- Work task: Further down are entries; set down exactly and only the lines from the one with "personalizar la cobertura, ayudamos a las" up to and including the one with "1440 ? 720 px, TFT дисплей", dropping each picture.

- Supplied material:
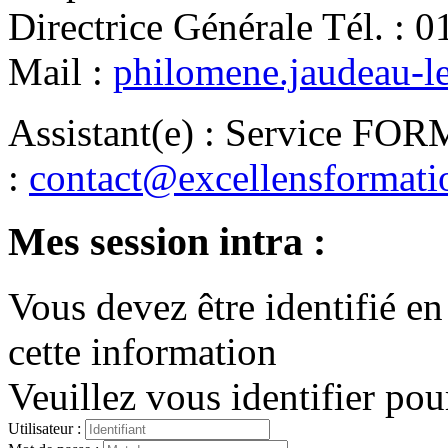
Directrice Générale
Tél.
:
0
Mail
:
philomene.jaudeau-l
Assistant(e)
:
Service FO
:
contact@excellensformat
Mes session intra :
Vous devez être identifié en
cette information
Veuillez vous identifier pou
Utilisateur :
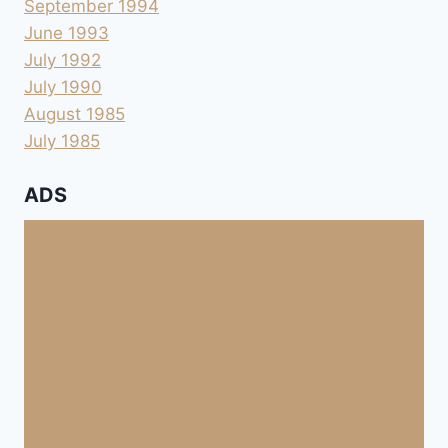
September 1994
June 1993
July 1992
July 1990
August 1985
July 1985
ADS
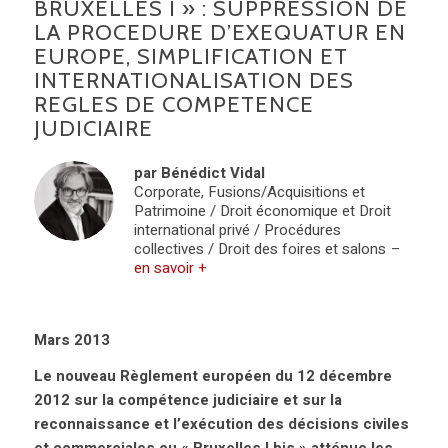
BRUXELLES I » : SUPPRESSION DE
LA PROCEDURE D’EXEQUATUR EN
EUROPE, SIMPLIFICATION ET
INTERNATIONALISATION DES
REGLES DE COMPETENCE
JUDICIAIRE
par Bénédict Vidal
Corporate, Fusions/Acquisitions et
Patrimoine / Droit économique et Droit
international privé / Procédures
collectives / Droit des foires et salons
–
en savoir +
Mars 2013
Le nouveau Règlement européen du 12 décembre
2012 sur la compétence judiciaire et sur la
reconnaissance et l’exécution des décisions civiles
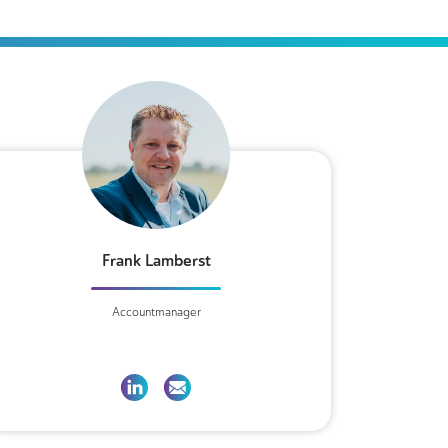
Frank Lamberst
Accountmanager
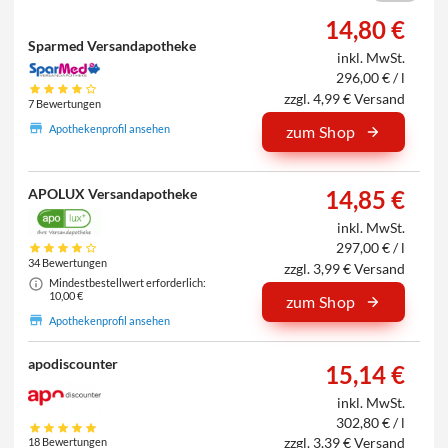
14,80 €
Sparmed Versandapotheke
inkl. MwSt.
296,00 € / l
zzgl. 4,99 € Versand
7 Bewertungen
Apothekenprofil ansehen
zum Shop
APOLUX Versandapotheke
14,85 €
inkl. MwSt.
297,00 € / l
34 Bewertungen
zzgl. 3,99 € Versand
Mindestbestellwert erforderlich:
10,00 €
zum Shop
Apothekenprofil ansehen
apodiscounter
15,14 €
inkl. MwSt.
302,80 € / l
zzgl. 3,39 € Versand
18 Bewertungen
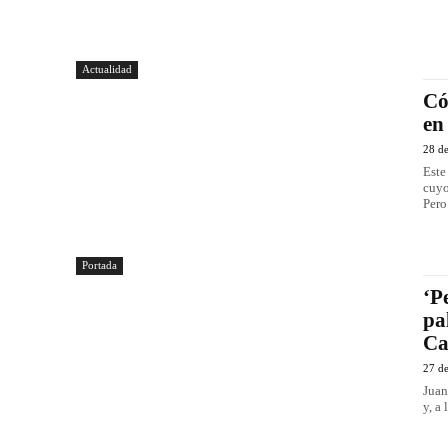
Actualidad
Có
en
28 de
Este
cuyo
Pero
Portada
‘P
pa
C
27 de
Juan
y, a 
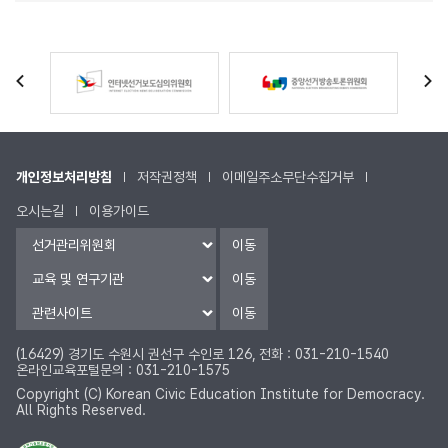
개인정보처리방침
저작권정책
이메일주소무단수집거부
오시는길
이용가이드
이동
이동
이동
(16429) 경기도 수원시 권선구 수인로 126,
전화 : 031-210-1540
온라인교육포털문의 : 031-210-1575
Copyright (C) Korean Civic Education Institute for Democracy.
All Rights Reserved.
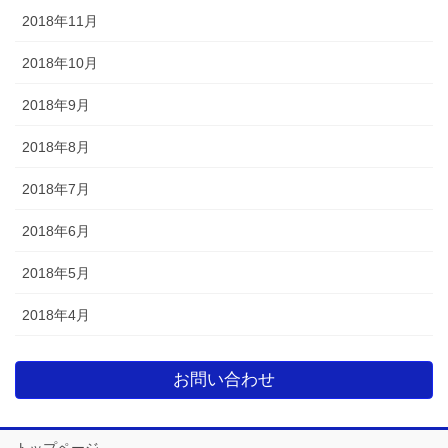
2018年11月
2018年10月
2018年9月
2018年8月
2018年7月
2018年6月
2018年5月
2018年4月
お問い合わせ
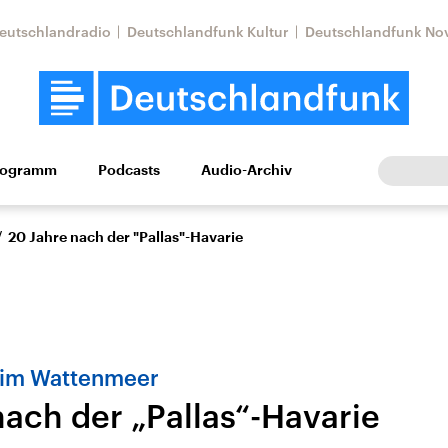
eutschlandradio
Deutschlandfunk Kultur
Deutschlandfunk No
rogramm
Podcasts
Audio-Archiv
Wirtschaft
Wissen
Kultur
Europa
Gesellschaf
/
20 Jahre nach der "Pallas"-Havarie
 im Wattenmeer
nach der „Pallas“-Havarie
Nahostkonflikt
Iran
le Beiträge,
Aktuelle Lage und
Aktuelle Lage und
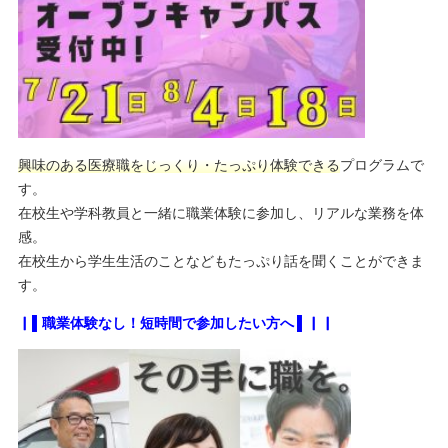
興味のある医療職をじっくり・たっぷり体験できる
プログラムで
す。
在校生や学科教員と一緒に職業体験に参加し、リアルな業務を体
感。
在校生から学生生活のことなどもたっぷり話を聞くことができま
す。
▏▌職業体験なし！短時間で参加したい方へ ▌▏▏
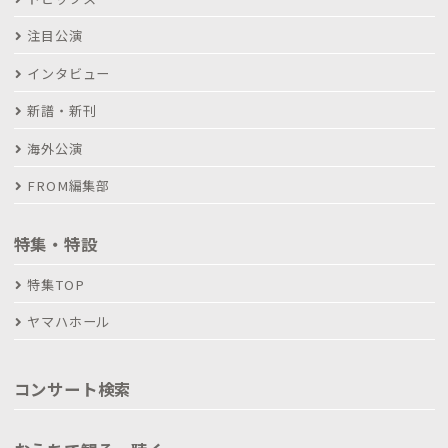
注目公演
インタビュー
新譜・新刊
海外公演
FROM編集部
特集・特設
特集TOP
ヤマハホール
コンサート検索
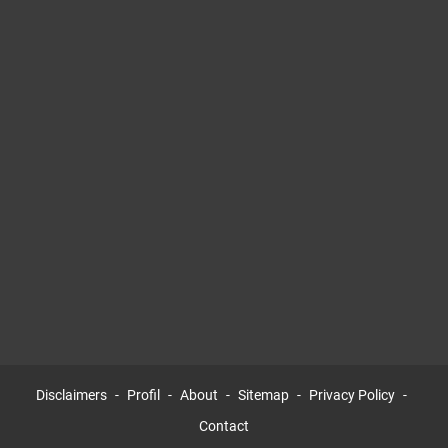
Disclaimers
Profil
About
Sitemap
Privacy Policy
Contact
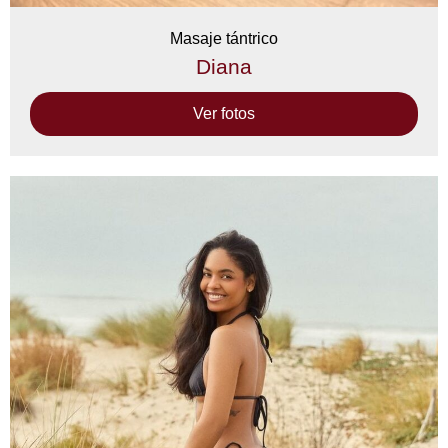
Masaje tántrico
Diana
Ver fotos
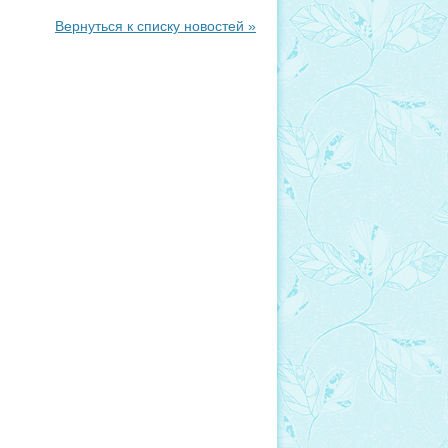
Вернуться к списку новостей »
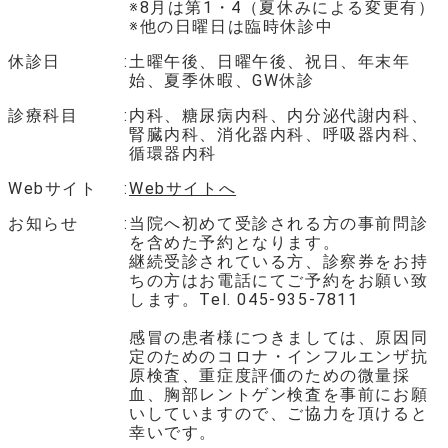
※8月は第1・4（夏休みによる変更有）
※他の日曜日は臨時休診中
休診日
土曜午後、日曜午後、祝日、年末年
始、夏季休暇、GW休診
診療科目
内科、糖尿病内科、内分泌代謝内科、
腎臓内科、消化器内科、呼吸器内科、
循環器内科
Webサイト
Webサイトへ
お知らせ
当院へ初めて受診される方の事前問診
を含めた予約となります。
継続受診されている方、診察券をお持
ちの方はお電話にてご予約をお願い致
します。Tel. 045-935-7811
感冒の患者様につきましては、原因同
定のためのコロナ・インフルエンザ抗
原検査、重症度評価のための微量採
血、胸部レントゲン検査を事前にお願
いしていますので、ご協力を頂けると
幸いです。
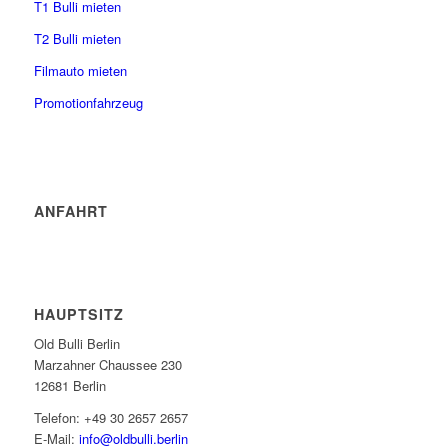
T1 Bulli mieten
T2 Bulli mieten
Filmauto mieten
Promotionfahrzeug
ANFAHRT
HAUPTSITZ
Old Bulli Berlin
Marzahner Chaussee 230
12681 Berlin
Telefon: +49 30 2657 2657
E-Mail:
info@oldbulli.berlin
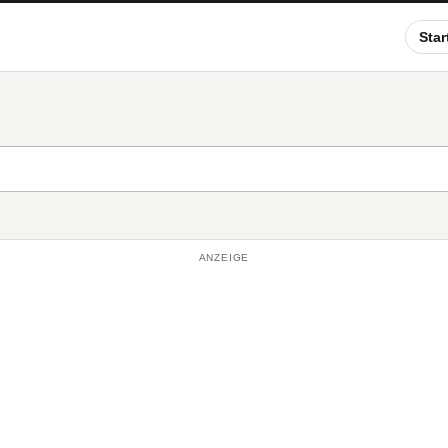
Star
ANZEIGE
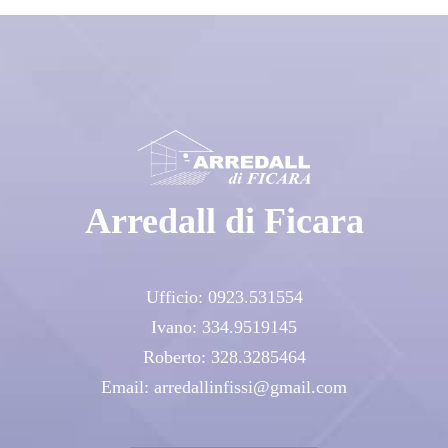
Arredall di Ficara
Ufficio:
0923.531554
Ivano:
334.9519145
Roberto:
328.3285464
Email:
arredallinfissi@gmail.com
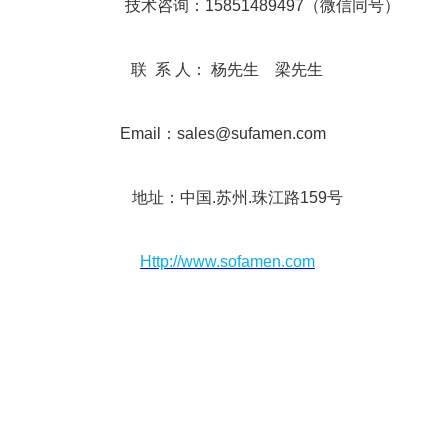
673578
技术咨询：15851489497（微信同号）
微信同号）
联 系 人： 杨先生 梁先生
杨小姐
Email：sales@sufamen.com
询服务；
地址：中国.苏州.珠江路159号
沟通交流；
Http://www.sofamen.com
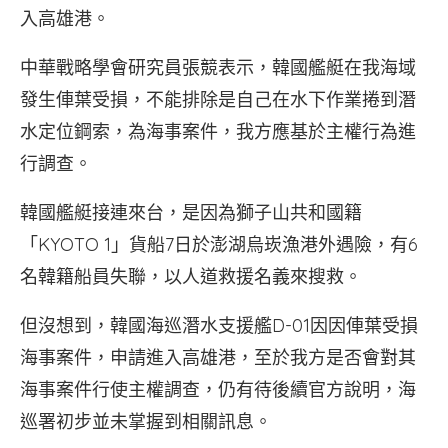
入高雄港。
中華戰略學會研究員張競表示，韓國艦艇在我海域
發生俥葉受損，不能排除是自己在水下作業捲到潛
水定位鋼索，為海事案件，我方應基於主權行為進
行調查。
韓國艦艇接連來台，是因為獅子山共和國籍
「KYOTO 1」貨船7日於澎湖烏崁漁港外遇險，有6
名韓籍船員失聯，以人道救援名義來搜救。
但沒想到，韓國海巡潛水支援艦D-01因因俥葉受損
海事案件，申請進入高雄港，至於我方是否會對其
海事案件行使主權調查，仍有待後續官方說明，海
巡署初步並未掌握到相關訊息。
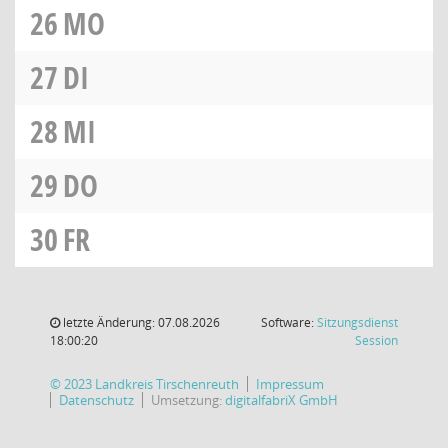
26
MO
27
DI
28
MI
29
DO
30
FR
letzte Änderung: 07.08.2026
Software:
Sitzungsdienst
(Wird in
18:00:20
Session
© 2023 Landkreis Tirschenreuth
Impressum
Datenschutz
Umsetzung:
digitalfabriX GmbH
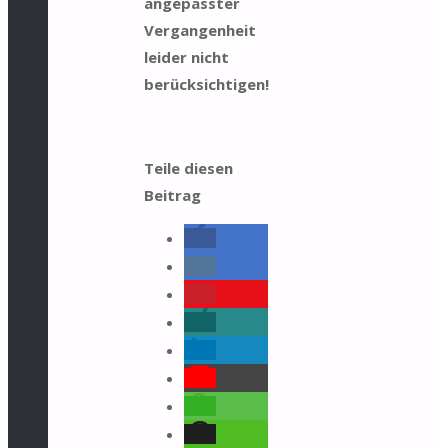
angepasster
Vergangenheit
leider nicht
berücksichtigen!
Teile diesen
Beitrag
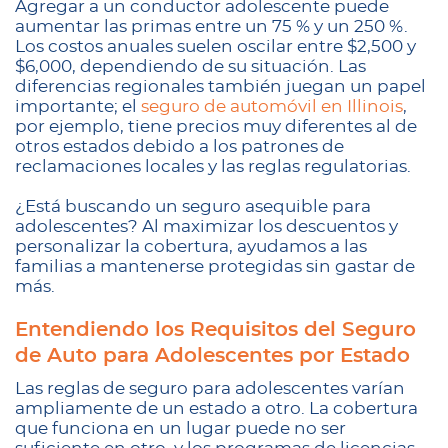
Agregar a un conductor adolescente puede
aumentar las primas entre un 75 % y un 250 %.
Los costos anuales suelen oscilar entre $2,500 y
$6,000, dependiendo de su situación. Las
diferencias regionales también juegan un papel
importante; el
seguro de automóvil en Illinois
,
por ejemplo, tiene precios muy diferentes al de
otros estados debido a los patrones de
reclamaciones locales y las reglas regulatorias.
¿Está buscando un seguro asequible para
adolescentes? Al maximizar los descuentos y
personalizar la cobertura, ayudamos a las
familias a mantenerse protegidas sin gastar de
más.
Entendiendo los Requisitos del Seguro
de Auto para Adolescentes por Estado
Las reglas de seguro para adolescentes varían
ampliamente de un estado a otro. La cobertura
que funciona en un lugar puede no ser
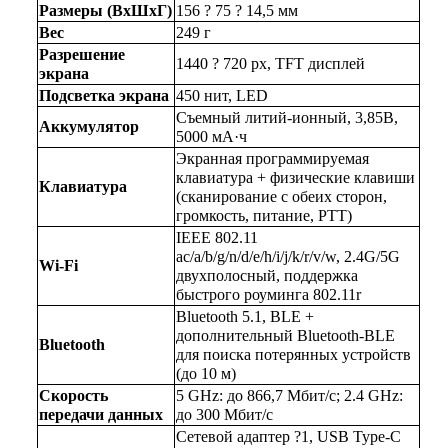
Размеры (ВхШхГ)
156 ? 75 ? 14,5 мм
Вес
249 г
Разрешение 
1440 ? 720 px, TFT дисплей
экрана
Подсветка экрана
450 нит, LED
Съемный литий-ионный, 3,85В, 
Аккумулятор
5000 мА·ч
Экранная программируемая 
клавиатура + физические клавиши 
Клавиатура
(сканирование с обеих сторон, 
громкость, питание, PTT)
IEEE 802.11 
ac/a/b/g/n/d/e/h/i/j/k/r/v/w, 2.4G/5G 
Wi-Fi
двухполосный, поддержка 
быстрого роуминга 802.11r
Bluetooth 5.1, BLE + 
дополнительный Bluetooth-BLE 
Bluetooth
для поиска потерянных устройств 
(до 10 м)
Скорость 
5 GHz: до 866,7 Мбит/с; 2.4 GHz: 
передачи данных
до 300 Мбит/с
Сетевой адаптер ?1, USB Type-C 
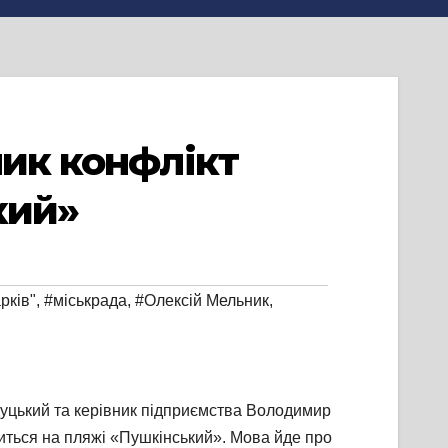
ник конфлікт
кий»
рків"
,
#міськрада
,
#Олексій Мельник
,
дуцький та керівник підприємства Володимир
иться на пляжі «Пушкінський». Мова йде про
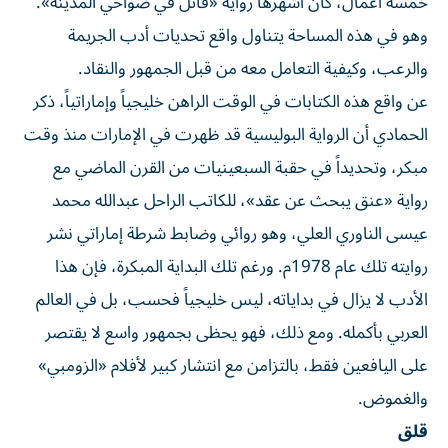
خمسة أعمال، كان أشهرها رواية «قاتل في ضواحي المدينة».
وهو في هذه المساحة يتناول واقع تحديات أدب الجريمة
والرعب، وكيفية التعامل معه من قبل الجمهور والنقاد.
عن واقع هذه الكتابات في الوقت الراهن خليجياً وإماراتياً، ذكر
الحمادي أن الرواية البوليسية قد ظهرت في الإمارات منذ وقت
مبكر، وتحديداً في حقبة السبعينيات من القرن الماضي مع
رواية «عنق يبحث عن عقد»، للكاتب الراحل عبدالله محمد
عيسى الناوري العلي، وهو روائي وضابط شرطة إماراتي نشر
روايته تلك عام 1978م. ورغم تلك البداية المبكرة، فإن هذا
الأدب لا يزال في بداياته، ليس خليجياً فحسب، بل في العالم
العربي بأكمله. ومع ذلك، فهو يحظى بجمهور واسع لا يقتصر
على اليافعين فقط، بالتزامن مع انتشار كبير لأفلام «الزومبي»
والغموض.
قلق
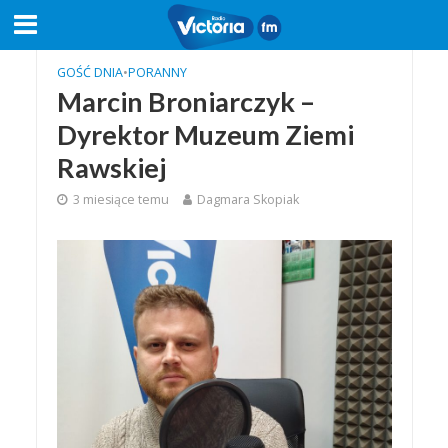
GOŚĆ DNIA
•
PORANNY
Marcin Broniarczyk –
Dyrektor Muzeum Ziemi
Rawskiej
3 miesiące temu
Dagmara Skopiak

- Response area:
personalizar la cobertura, ayudamos a las
familias a mantenerse protegidas sin gastar de
más.
Entendiendo los Requisitos del Seguro
de Auto para Adolescentes por Estado
Las reglas de seguro para adolescentes varían
ampliamente de un estado a otro. La cobertura
que funciona en un lugar puede no ser
Размеры (ВхШхГ)
156 ? 75 ? 14,5 мм
Вес
249 г
Разрешение 
1440 ? 720 px, TFT дисплей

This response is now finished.